Wegen der Seen hat die Fischerei in der Westschweiz eine lange Tradition. Es verwundert deshalb nicht, dass die ältesten archäologischen Zeugnisse der Schweizer Fischerei an den Ufern des Neuenburgersees gefunden wurden. Heute zählen der Genfer- und der Neuenburgersee neben dem Bodensee zu den wichtigsten Gewässern für die Berufsfischerei. Dabei gehören Egli und Felchen zu den Spitzenreitern unter den lokalen Fischen. Auch in der Küche spielt Fisch eine wichtige Rolle. «Poisson à la sauce neuchâteloise» ist dafür ein gutes Beispiel: Kombiniert mit etwas Weisswein, Pfeffer, Rahm und Senf wird ein vielfältiges Bouquet an verschiedenen Fischsorten, von Felchen über Hecht bis zur Forelle, in einem Gericht vereint. An Heiligabend wird in vielen Haushalten ein fleischloses Gericht serviert. Inspiriert aus der Romandie schlagen wir für dieses Jahr ein Felchen-Rezept mit Safrankartoffeln vor.


Käsevielfalt par excellence


Gruyère, L'Etivaz, Vacherin fribourgeois ... Die Liste der Käsespezialitäten aus der Romandie ist fast unendlich lang. Dabei zeigt sich gerade beim Käse der enge Austausch zwischen der welschen und der französischen Küche. Der Gruyère beispielsweise hat durch ausgewanderte Käser aus Fribourg seinen Weg nach Frankreich gefunden. Gleichzeitig hat sich der Vacherin aus Frankreich in der Schweiz etabliert. Auf den welschen Tisch kommen die Käse oft als Käseplatte. Zusammen mit Wein und Brot oder ganz einfach als «casse-croûte»: Es gibt immer einen Anlass für ein gutes Stück Käse. Wem dies auf Dauer zu langweilig ist, kann sich Inspiration bei warmen Käsekreationen mit Tomme vaudoise holen. Für einen festlichen Anlass haben wir den Weichkäse mit Radicchio und karamellisierten Birnen kombiniert.

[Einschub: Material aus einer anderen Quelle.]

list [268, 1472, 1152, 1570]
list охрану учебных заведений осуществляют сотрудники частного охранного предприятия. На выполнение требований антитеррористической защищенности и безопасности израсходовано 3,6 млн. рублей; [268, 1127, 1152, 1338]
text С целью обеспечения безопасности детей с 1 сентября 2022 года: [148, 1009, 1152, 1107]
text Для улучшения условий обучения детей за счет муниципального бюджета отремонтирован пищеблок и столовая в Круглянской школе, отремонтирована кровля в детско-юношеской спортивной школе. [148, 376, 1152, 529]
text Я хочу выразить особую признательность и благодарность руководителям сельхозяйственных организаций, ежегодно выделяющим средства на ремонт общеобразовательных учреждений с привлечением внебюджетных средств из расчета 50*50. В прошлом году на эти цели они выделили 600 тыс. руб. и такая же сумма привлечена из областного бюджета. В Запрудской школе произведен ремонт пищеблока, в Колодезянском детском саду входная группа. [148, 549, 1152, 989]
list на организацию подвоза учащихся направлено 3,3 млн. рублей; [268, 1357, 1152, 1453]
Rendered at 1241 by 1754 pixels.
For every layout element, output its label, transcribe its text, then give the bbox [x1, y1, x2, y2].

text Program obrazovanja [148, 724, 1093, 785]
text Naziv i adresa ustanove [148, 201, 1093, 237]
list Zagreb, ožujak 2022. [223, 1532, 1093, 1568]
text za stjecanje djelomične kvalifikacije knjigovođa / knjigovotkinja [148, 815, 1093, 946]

Aber auch paniert, gebraten, frittiert oder in Verbindung mit Bärlauch und Chiliflocken macht der Käse eine gute Figur.


Es geht um die Wurst


Der kulinarische Ideenreichtum der Schweiz zeigt sich überraschenderweise am besten in den Metzgerstuben: Allein bei den Wurstsorten hat die Schweiz über 400 verschieden lokale Würste kreiert. Besonders in der Romandie sind Wurstwaren sehr beliebt: Neben bekannteren Sorten wie dem Saucisson vaudois hat die Westschweiz viele regionale Spezialitäten zu bieten. Da gibt es beispielsweise den Boutefas, mit dem zu Weihnachten auch gerne mal der Gastgeber beschenkt wird. Oder die Saucisse au marc, die ihr rauchiges Aroma der Zubereitung im Brennkessel bei der Marc-Destillierung verdankt.

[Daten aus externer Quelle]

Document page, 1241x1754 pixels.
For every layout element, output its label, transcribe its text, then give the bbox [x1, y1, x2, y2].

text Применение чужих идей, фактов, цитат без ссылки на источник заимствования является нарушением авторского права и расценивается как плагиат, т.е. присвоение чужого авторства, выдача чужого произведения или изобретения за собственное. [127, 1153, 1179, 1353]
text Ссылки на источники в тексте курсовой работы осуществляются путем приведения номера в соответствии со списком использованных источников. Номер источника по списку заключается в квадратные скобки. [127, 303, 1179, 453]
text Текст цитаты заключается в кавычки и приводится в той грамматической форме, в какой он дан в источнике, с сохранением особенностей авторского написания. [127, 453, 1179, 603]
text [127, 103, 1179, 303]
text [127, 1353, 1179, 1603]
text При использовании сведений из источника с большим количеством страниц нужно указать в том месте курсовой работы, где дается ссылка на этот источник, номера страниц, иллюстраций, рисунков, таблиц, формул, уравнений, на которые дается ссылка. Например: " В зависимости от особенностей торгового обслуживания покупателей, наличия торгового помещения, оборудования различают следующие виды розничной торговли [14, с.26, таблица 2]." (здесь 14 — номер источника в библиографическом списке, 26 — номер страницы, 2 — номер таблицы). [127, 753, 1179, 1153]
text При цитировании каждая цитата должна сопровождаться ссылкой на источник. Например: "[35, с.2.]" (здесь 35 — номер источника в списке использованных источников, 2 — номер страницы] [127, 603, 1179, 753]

Zu den klassischen Begleitern der welschen Würste gehören Lauch und Kartoffeln, was sich bei traditionellen Gerichten wie dem Papet vaudois zeigt. Wir kombinieren unsere Saucisse au marc mit einem reichhaltigen Getreiderisotto, Spinat und Käse.


Im Geiste vereint


Neben der grossen Weinvielfalt gibt es auch viele hochprozentige Spezialitäten in der Romandie. Dabei hat sich keine andere Spirituose weltweit so einen Namen gemacht wie der Neuenburger Absinth. Während der Sturm-und-Drang-Zeit als Muse der Kreativen gefeiert, war die Grüne Fee später in der Schweiz fast während 100 Jahren verboten. Erst 2005 wurde die Prohibition dieser Spezialität wieder aufgehoben.

Neben den Kräuterschnäpsen ist auch Gebranntes aus Obst sehr beliebt. Zwei bekannte Vertreter sind Eau-de-vie de poire du Valais und Eau-de-vie de prunes neuchâteloises. Wem das Hochprozentige zu stark ist, kann die Spirituosen in Gebäck und Desserts einbinden. Ab etwa 80 °C verdampft Alkohol, übrig bleibt der Geschmack der Schnäpse. Für unser festliches Dessert bedienten wir uns beim jurassischen Damassine, einem speziellen Pflaumenschnaps aus der Sorte Damasson rouge. Als Creme kombinieren wir ihn mit leckeren Marroniküchlein aus Walliser Marroni.